I'm reminded of a colleague's initial thoughts about the candidates' respective Vice-presidential selections. John Brummett is a columnist for the Arkansas News Bureau and Stephens Media, where I work. He's a great writer with a vocabulary for days, and from what I hear, an above-average tennis player. His Aug. 28 column talked about the strength of Joe Biden juxtaposed against the weaknesses of Barack Obama. One of the most telling passages from this column talks of Obama and Biden's experience:
They say that Biden, a four-decades member of the U.S. Senate, will help Obama by lending experience. That is to say that Obama, in his own right, lacks experience. Biden's selection invokes a contradiction: Obama presumes to offer a new kind of politics, yet his first real decision embraces the very oldest politics. - John Brummett
Good points. Biden seemed the perfect candidate for Obama for all the wrong reasons. In his Aug. 30 column, Brummett then compares McCain's veep choice to others made by victorious Presidential candidates of the past, namely weak choices like Agnew and Quayle. He also compares Obama's choice to pick a "strong" candidate as it pertains to a poor showing by those candidates who had taken that path previously:
History says Democrats ought to worry whenever they find themselves blessed with an able U.S. senator on the ticket and get word of a Republican vice presidential nominee they've never heard of and whose selection seems an affront to responsible governing. - John Brummett
For those of you keeping score at home, that means if a VP candidate is stronger than his running mate, that usually means bad news for the presidential candidate. This seemed to be the case when Brummett wrote these pieces in late August, as Biden seemed to be the clearly stronger running mate of the two.
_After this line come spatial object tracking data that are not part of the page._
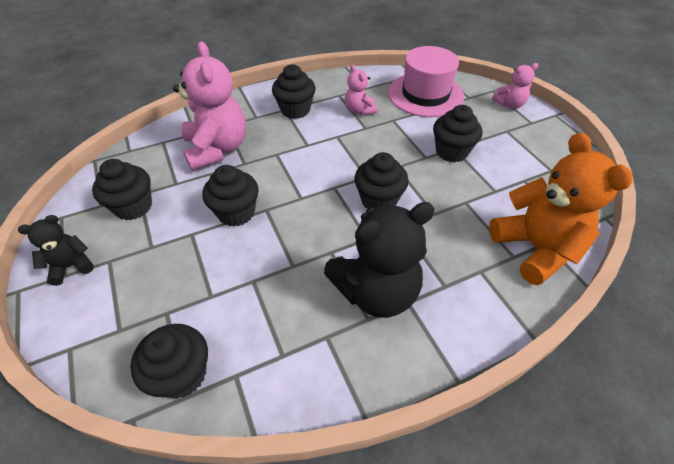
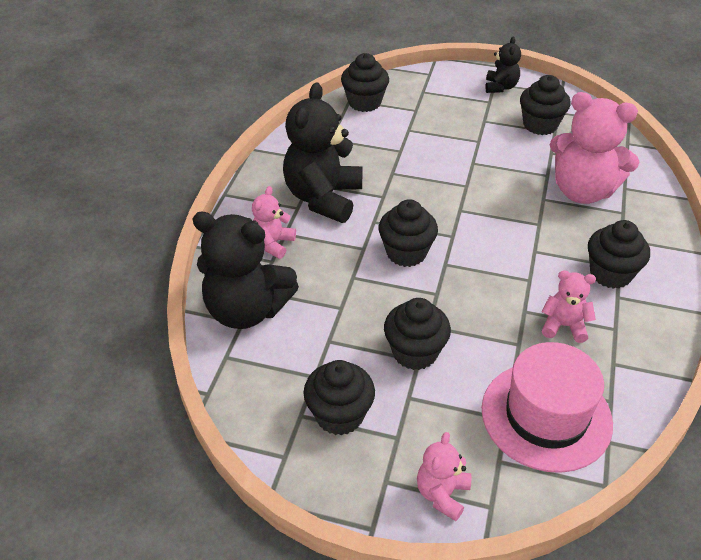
camera: 130 degrees right, 5 degrees down
black cupcake [202,165,259,227] -> black cupcake moved to [303,360,375,436]
orange teddy bear [489,132,633,286] -> black teddy bear [193,212,299,329]
none -> pink teddy bear [252,186,296,259]

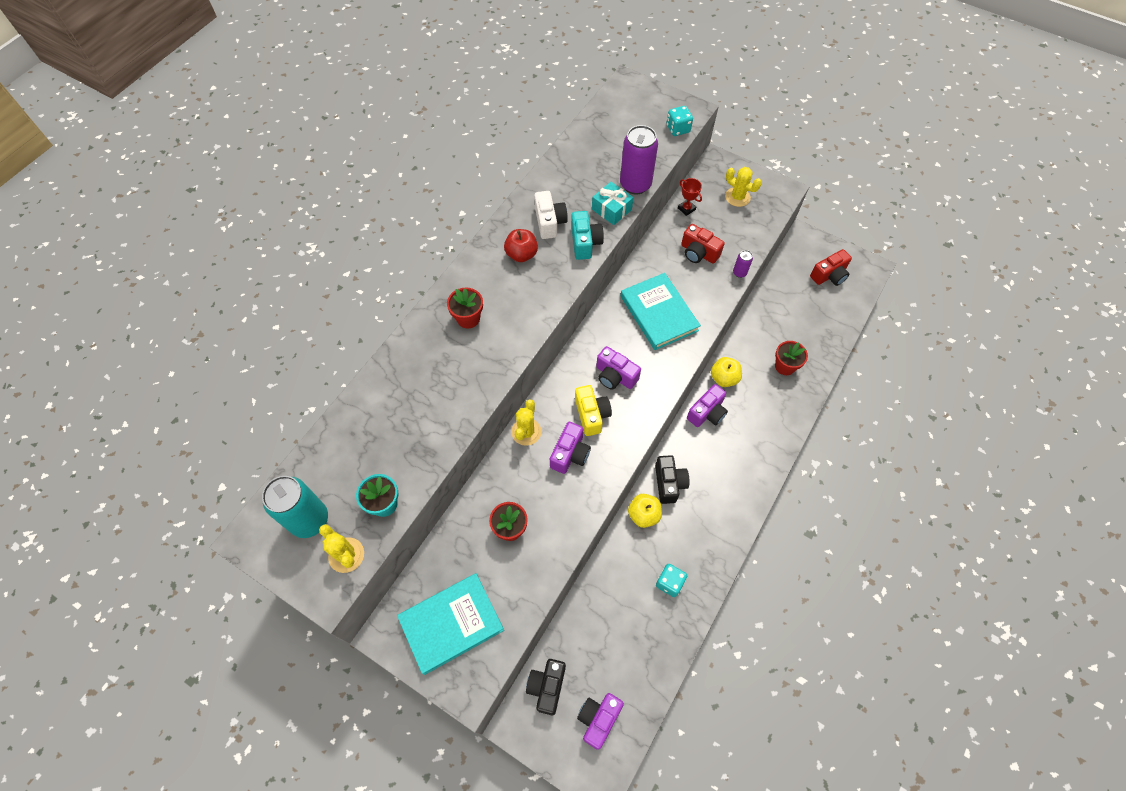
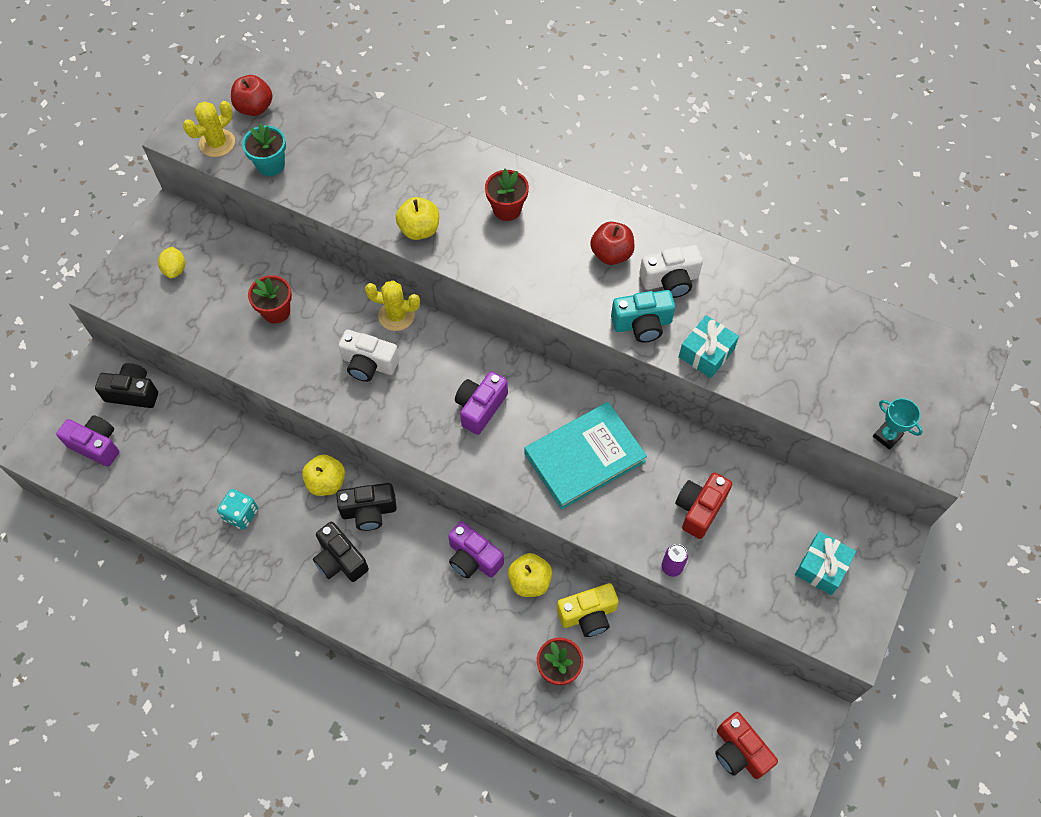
camera: 85 degrees right, 0 degrees up
turquoise can [262,476,328,538] -> red apple [231,75,272,116]
turquoise book [397,573,504,675] -> yellow lemon [158,247,185,278]
purple camera [550,422,591,474] -> white camera [338,330,399,382]
yellow camera [575,385,612,436] -> yellow camera moved to [557,583,619,637]
purple can [620,125,658,194] -> none
turquoise dice [667,106,693,136] -> turquoise trophy [873,398,923,450]
red trophy [678,178,702,216] -> none
yellow cactus [725,167,762,207] -> turquoise gift [795,531,856,595]
none -> black camera [313,522,369,582]
none -> yellow apple [396,197,439,240]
But the Palin pick flipped that adage on its head. As Palin began to surge the airwaves and internet, she soon became a much bigger name than Joe Biden had ever been, despite his tendency to have a hazardously explosive comment or two. It no longer became Obama-Biden vs. McCain, as it was on track to be, but it became Obama vs. Palin, with McCain being a wallflower in his own Presidential race. Brummett's observant theory was right, but the variables were switched with McCain's pick.

End result: Obama wins. Was she an asset? Well, McCain didn't win. Was she a liability? Probably not, because as I've said before, this election has been the Democrats' to lose since 2005 and I thought they could have put up a much weaker candidate and still won. But a liability? Most would say "You betcha."

So what is she now, other than a former Vice-presidential candidate? Well she's still got her day job, governing Alaska, and many suspect she'll gain necessary executive experience to stay in the national spotlight in the GOP. But she may be forever marred as an inadequate candidate, a highly-publicized banner of defeat that silently clamors "Don't Pick Me."

Only time will tell how she might parlay her new found notoriety; to be famous or infamous, to be viable or dead on arrival.